A Farm as a Living Organism
By Lesley S. King
On a spring morning, with the air smelling of piñon smoke and the wind rushing eastward, Greg Nussbaum ties two Belgian draft horses to a wooden fence post. “Poco sucio,” he says when he looks down at the horses’ hooves. Indeed, they are dirty, a fortunate sign here in the Rio Grande Valley outside the village of Santa Cruz, where the moisture from a rare spring rain lingers in the soil. While he cleans the hooves, I look around us at sheep grazing and turkeys pecking the earth. This is Camino de Paz, a unique farm/school that uses biodynamic methods, treating the farm as a living organism. While Greg hooks on the harness straps, kids move about doing chores: giving water to chickens, feeding goats, and weeding crops in greenhouses.
The farm that Greg and his wife Patricia Pantano run on 10 acres is modeled after Greg’s great-great grandfather’s. The method integrates animal programs with crop and vegetable production. It’s an ancient philosophy using the stars and moon as guides to planting and nurturing the farm, and yet in today’s climate of commercial agriculture and here in the high desert, it’s revolutionary.
The horses are ready, and Greg says, “Step out, Bessie.” The lead one moves forward, and the other, called Colonel, follows, both blowing breath through large nostrils, hooves clomping, sending the sweet scent of manure into the air. As they make their way to the field, the harness jangles and the horses’ heads bob. Once Greg is there, the scraping of the blade cutting the earth causes them to step lively and waggle their ears. He talks in a calm voice—“Easy Bessie, easy Colonel”—lulling them into a steady pace. With a set of reins in each hand, Greg walks behind them in his worn leather cowboy hat, the horses’ straw-colored manes shining in the morning sun.
This springtime ritual prepares the soil.
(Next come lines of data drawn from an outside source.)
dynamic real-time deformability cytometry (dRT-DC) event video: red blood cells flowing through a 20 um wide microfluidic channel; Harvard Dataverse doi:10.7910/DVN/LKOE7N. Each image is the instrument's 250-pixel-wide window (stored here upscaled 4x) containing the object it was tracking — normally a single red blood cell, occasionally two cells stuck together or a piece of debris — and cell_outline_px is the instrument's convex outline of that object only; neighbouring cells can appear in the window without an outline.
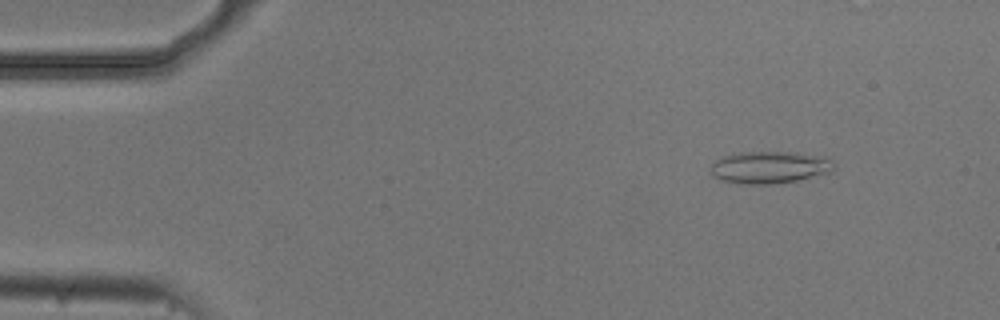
{"species": "common noctule bat (a hibernating species)", "species_latin": "Nyctalus noctula", "temperature_condition": "cold", "stored_images_in_passage": 54, "camera_frame_rate_fps": 3000, "um_per_image_px": 0.085, "animal": {"sex": "male", "body_mass_g": 20.5, "forearm_length_mm": 52.5}, "frame": {"image": 1, "passage_image": 6, "time_ms": 1.667, "image_size_px": [1000, 320], "cell_outline_px": [[836, 168], [832, 172], [796, 180], [768, 184], [740, 184], [724, 180], [712, 176], [712, 164], [716, 160], [724, 156], [740, 152], [796, 152], [828, 156], [832, 160]], "centroid_in_image_um": [65.48, 14.2], "position_along_channel_um": 19.5, "area_um2": 23.18}}
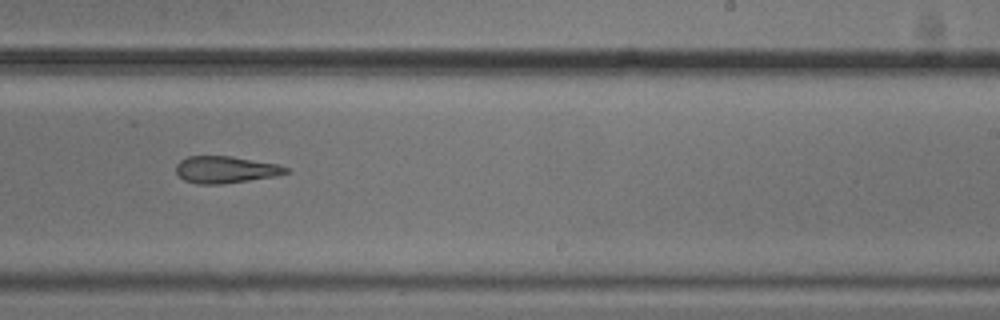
{"frame": {"image": 2, "passage_image": 33, "time_ms": 10.667, "image_size_px": [1000, 320], "cell_outline_px": [[292, 172], [276, 176], [224, 184], [200, 184], [184, 180], [176, 172], [176, 164], [180, 160], [188, 156], [232, 156], [276, 164], [288, 168]], "centroid_in_image_um": [19.18, 14.42], "position_along_channel_um": 269.8, "area_um2": 17.28}}
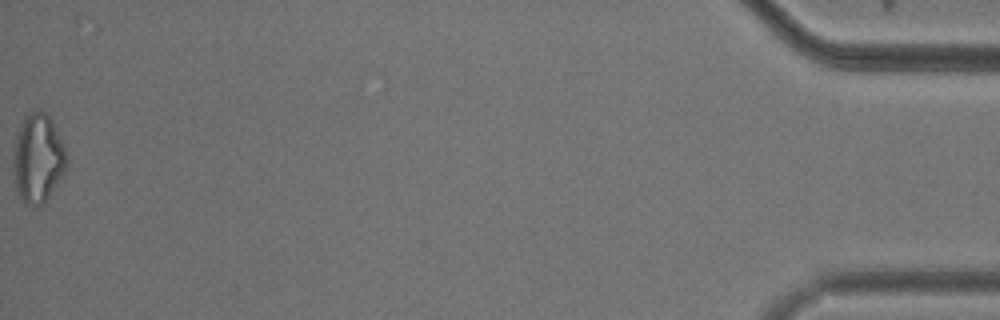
{"frame": {"image": 3, "passage_image": 54, "time_ms": 17.667, "image_size_px": [1000, 320], "cell_outline_px": [[68, 160], [64, 172], [44, 204], [36, 208], [24, 204], [16, 196], [12, 168], [12, 164], [16, 136], [24, 116], [40, 108], [48, 116], [64, 148]], "centroid_in_image_um": [3.17, 13.55], "position_along_channel_um": 432.0, "area_um2": 27.8}, "authors_computed_cell_mechanics": {"area_um2": 20.2878, "velocity_mm_per_s": 3.7209, "shape_relaxation_time_tau1_ms": null, "shape_relaxation_time_tau2_ms": 8.6643, "deformation_change_tau1": null, "deformation_change_tau2": 0.233}}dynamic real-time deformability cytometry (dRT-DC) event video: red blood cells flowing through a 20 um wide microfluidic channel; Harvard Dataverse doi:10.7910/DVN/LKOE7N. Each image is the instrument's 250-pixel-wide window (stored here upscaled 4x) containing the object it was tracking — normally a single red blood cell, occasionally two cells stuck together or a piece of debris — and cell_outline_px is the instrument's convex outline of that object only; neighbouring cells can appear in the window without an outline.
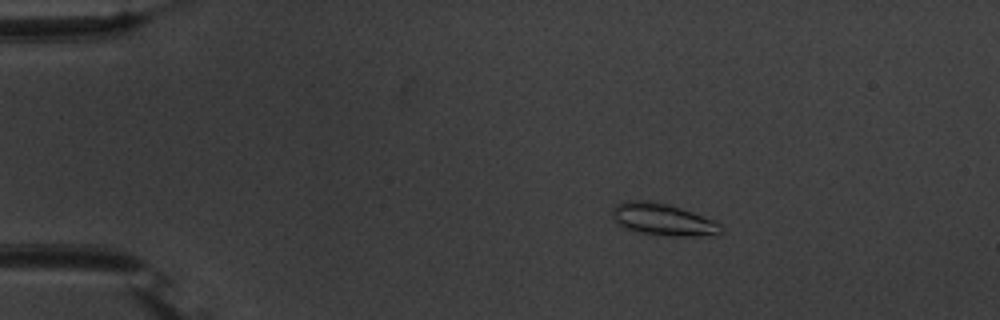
{"species": "common noctule bat (a hibernating species)", "species_latin": "Nyctalus noctula", "temperature_condition": "warm", "stored_images_in_passage": 47, "camera_frame_rate_fps": 3000, "um_per_image_px": 0.085, "animal": {"sex": "male", "body_mass_g": 20.1, "forearm_length_mm": 53.5}, "frame": {"image": 1, "passage_image": 2, "time_ms": 0.333, "image_size_px": [1000, 320], "cell_outline_px": [[724, 232], [696, 236], [672, 236], [640, 232], [624, 228], [612, 216], [612, 208], [616, 204], [628, 200], [648, 200], [668, 204], [692, 212], [712, 220], [720, 224], [724, 228]], "centroid_in_image_um": [56.33, 18.64], "position_along_channel_um": 28.7, "area_um2": 20.0}}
It’s a gentler way to work than using a tractor and Greg enjoys the process, the fruits of the labor. But most of all, he farms with a bigger picture in mind. It’s the belief in what’s called the “Gaia hypothesis,” seeing the earth as a living organism—the whole planet as one life form. “You maximize the health of that planet,” he says. “As stewards, we try to maintain the natural balance.”
In this view, all the parts are critical to the whole, and this starts with the animals. “Manure is an important element,” he says. With the animals—chickens, ducks, turkey, sheep, goats, and horses—rotating through the fields, direct application of manure happens. And as well as the animals giving to the crops, the crops give to them. “We do massive amounts of composting,” Greg says. The greenhouse “take outs” go to the poultry. “Our birds get fresh greens year-round,” he says. The rest of the clearings go to compost, which is used to feed the crops.
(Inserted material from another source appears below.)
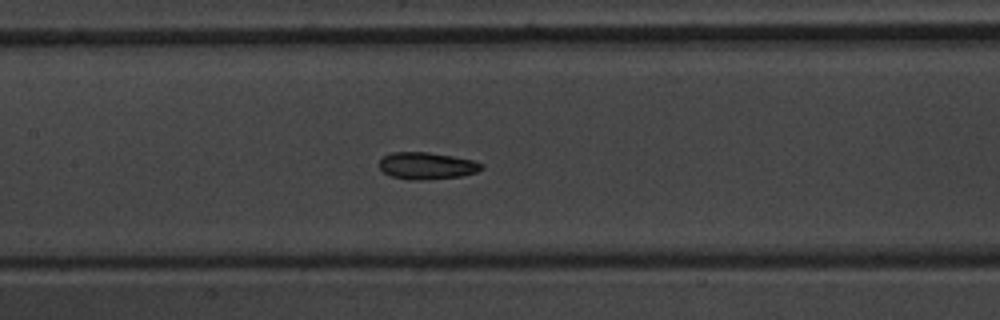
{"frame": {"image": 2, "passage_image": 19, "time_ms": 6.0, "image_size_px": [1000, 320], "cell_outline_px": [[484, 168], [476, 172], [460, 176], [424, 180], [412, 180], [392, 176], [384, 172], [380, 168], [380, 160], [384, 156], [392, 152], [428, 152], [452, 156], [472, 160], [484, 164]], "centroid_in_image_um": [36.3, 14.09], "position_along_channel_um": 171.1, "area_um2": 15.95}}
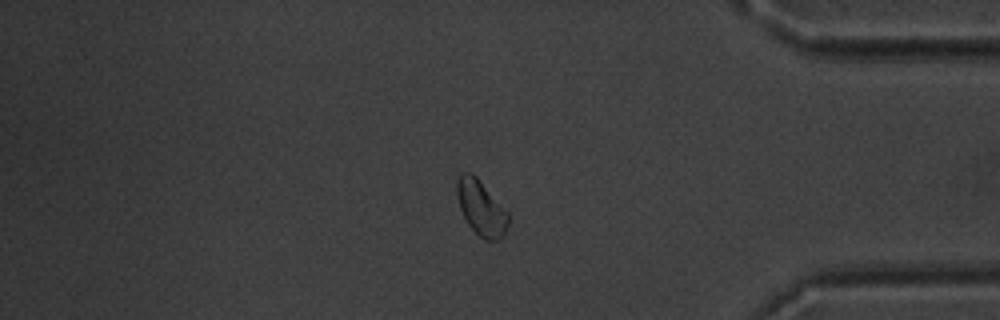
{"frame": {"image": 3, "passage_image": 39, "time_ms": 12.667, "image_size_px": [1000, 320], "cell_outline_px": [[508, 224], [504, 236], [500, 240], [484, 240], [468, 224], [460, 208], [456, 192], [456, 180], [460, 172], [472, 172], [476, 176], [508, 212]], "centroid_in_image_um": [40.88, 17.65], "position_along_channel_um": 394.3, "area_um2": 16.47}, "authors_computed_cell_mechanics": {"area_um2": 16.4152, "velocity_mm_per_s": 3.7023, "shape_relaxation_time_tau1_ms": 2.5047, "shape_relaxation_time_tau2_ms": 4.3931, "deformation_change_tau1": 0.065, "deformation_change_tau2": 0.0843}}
The result, as well as flavorful and healthy eggs, is hearty peppers, beets, onions, lettuce, parsley, carrots and pumpkins, which hold the flavor of such conscious farming. Greg and Patty then accompany to market a handful of the 25 or so kids who work and study at this Montessori school. Their cooking greens are coveted, a tender mixture of young kale and collards, bok choi and tot-soi, and sometimes radicchio, creating a boldness of texture, color and flavor.
“Our most prized product is our diversity,” Greg says. “This philosophy takes you miles away from growing for what’s profitable. We always look at expanding our diversity; it brings wealth to the living organism.” As an example he mentions the sheep, whose wool they spin into yarn to make clothing at the school. “The animals aren’t that profitable, but they’re completely integral.”
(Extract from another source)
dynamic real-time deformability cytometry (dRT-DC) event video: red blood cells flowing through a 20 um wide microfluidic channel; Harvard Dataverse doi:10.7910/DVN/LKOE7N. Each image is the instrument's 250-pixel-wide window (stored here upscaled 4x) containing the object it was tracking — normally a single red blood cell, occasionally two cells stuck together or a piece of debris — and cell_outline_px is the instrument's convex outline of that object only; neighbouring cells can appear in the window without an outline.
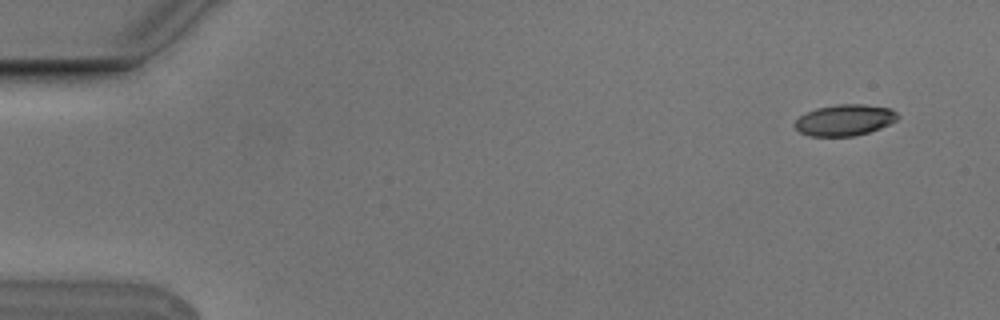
{"species": "Egyptian fruit bat (a non-hibernating species)", "species_latin": "Rousettus aegyptiacus", "temperature_condition": "cold", "stored_images_in_passage": 6, "camera_frame_rate_fps": 3000, "um_per_image_px": 0.085, "animal": {"sex": "male"}, "frame": {"image": 1, "passage_image": 1, "time_ms": 0.0, "image_size_px": [1000, 320], "cell_outline_px": [[900, 116], [896, 120], [880, 128], [868, 132], [852, 136], [812, 136], [800, 132], [792, 124], [800, 116], [816, 108], [836, 104], [864, 104], [888, 108], [896, 112]], "centroid_in_image_um": [71.78, 10.2], "position_along_channel_um": 13.2, "area_um2": 18.55}}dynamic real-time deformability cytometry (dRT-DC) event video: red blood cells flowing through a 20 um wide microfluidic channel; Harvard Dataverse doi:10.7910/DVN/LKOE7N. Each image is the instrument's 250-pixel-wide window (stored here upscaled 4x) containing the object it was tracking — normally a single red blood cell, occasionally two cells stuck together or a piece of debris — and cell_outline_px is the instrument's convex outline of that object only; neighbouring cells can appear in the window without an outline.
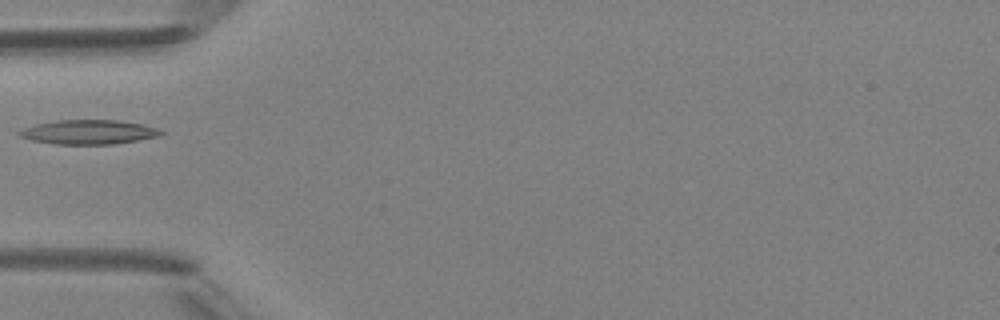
{"species": "Egyptian fruit bat (a non-hibernating species)", "species_latin": "Rousettus aegyptiacus", "temperature_condition": "room temperature", "stored_images_in_passage": 4, "camera_frame_rate_fps": 3000, "um_per_image_px": 0.085, "animal": {"sex": "female"}, "frame": {"image": 1, "passage_image": 4, "time_ms": 4.333, "image_size_px": [1000, 320], "cell_outline_px": [[164, 132], [160, 136], [112, 144], [56, 144], [32, 140], [16, 136], [16, 132], [24, 128], [36, 124], [56, 120], [120, 120], [140, 124], [156, 128]], "centroid_in_image_um": [7.48, 11.22], "position_along_channel_um": 77.5, "area_um2": 20.0}}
The draft horses contribute as well. “I could easily have a cold, steel tractor in the field,” he says. But instead he chose Bessie and Colonel, who add back to the soil. And this philosophy translates into a bigger picture still. “With the school, we’re trying to help young people live in a whole way and own all the consequences of how they live—it’s about honoring life all the way through.”